◆ **Task to carry out**: Reproduce the records below exactly as they appear.

◆ **Stored data entries**:

Segment Open

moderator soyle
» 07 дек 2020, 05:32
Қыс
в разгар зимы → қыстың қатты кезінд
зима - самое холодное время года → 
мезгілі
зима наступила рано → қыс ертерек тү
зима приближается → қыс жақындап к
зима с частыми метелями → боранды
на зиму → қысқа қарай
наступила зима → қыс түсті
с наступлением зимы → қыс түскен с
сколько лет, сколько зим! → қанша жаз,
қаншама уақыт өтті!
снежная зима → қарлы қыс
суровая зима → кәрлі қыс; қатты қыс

Segment Closed

◆ **Output**:
moderator soyle
» 07 дек 2020, 05:32
Қыс
в разгар зимы → қыстың қатты кезінд
зима - самое холодное время года → 
мезгілі
зима наступила рано → қыс ертерек тү
зима приближается → қыс жақындап к
зима с частыми метелями → боранды
на зиму → қысқа қарай
наступила зима → қыс түсті
с наступлением зимы → қыс түскен с
сколько лет, сколько зим! → қанша жаз,
қаншама уақыт өтті!
снежная зима → қарлы қыс
суровая зима → кәрлі қыс; қатты қыс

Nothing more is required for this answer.